I'll definitely be on the lookout for some more of this in vintages down the road.



1835.  2012 Red Rooster Riesling Icewine (VQA Okanagan Valley)

To close out the dinner, I grabbed a bit of a treat - for both those gathered and for me. Admittedly, it might have been a tad selfish, but knowing my family's inclinations for various wines, I was pretty sure that only Vixen and I would think about seconds. Choosing an icewine was also a conscious choice though to try and build on the nieces' introduction to wine. As newbies to the wine scene, a little - or in this case a lot of - sweet never hurts.

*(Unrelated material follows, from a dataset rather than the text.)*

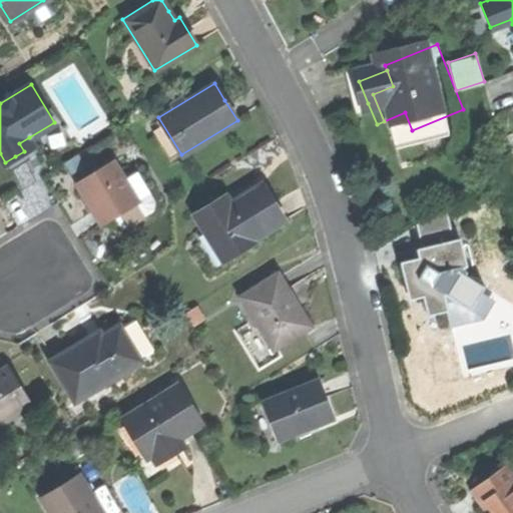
[(472,132),(463,109),(412,130),(421,153),(472,132)]
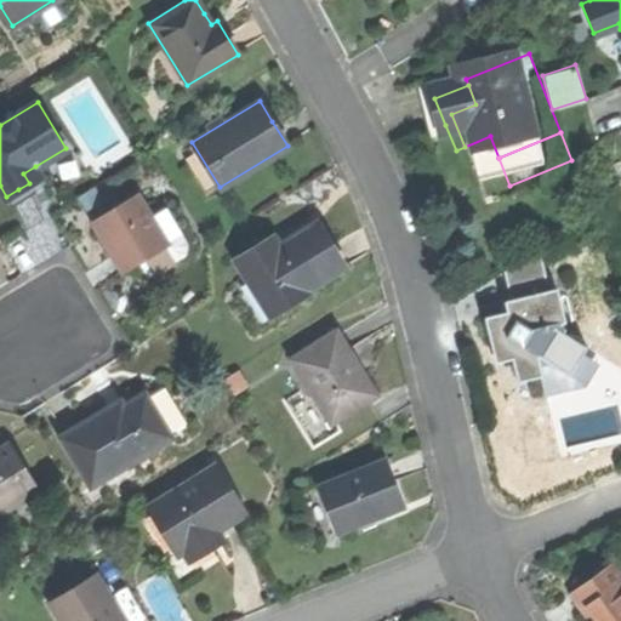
[(41,176),(35,166),(23,174),(29,183),(41,176)]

I think this is the first icewine that Red Rooster has released and, even then, this was a limited production of 547 half bottle cases. Boo and I grabbed some bottles during our last visit to the winery for an Adopt-A-Row event. As one of the treats the winery pulled out for the adoptive parents, we tried a barrel sample of the Riesling Icewine. Nabbing a couple of bottles was a no brainer.

I also figured that, since it was once again my responsible to bring bread pudding, the Icewine would be a grand match to the dessert - especially since I remembered to add the sugar to the pudding this year. The Icewine likely would have still paired nicely with last year's more savoury bread pudding but I think the match was a little more traditional this year.

An interesting note on the wine was that the folks at Red Rooster started picking the grapes around 2 a.m. on January 1, 2013. You've got to wonder about being out in the vineyard in -8 to -14°C weather to pick frozen grapes on the first day of the year. That's either one helluva way to finish your New Year's Eve celebration or quite the start to the year to come - a 2 a.m. wake-up call.

I'm glad they bit the bullet for us though - because that Icewine was a far nicer "end" to the dinner than the end the girls were subjected to once the table was cleared. I'm not entirely sure what prompted this display but it was hardly in tune with the joy of Christmas and suiting up in your onesie to watch Mama Mia.

Except to say that it was one "mother" of a way to end the dinner.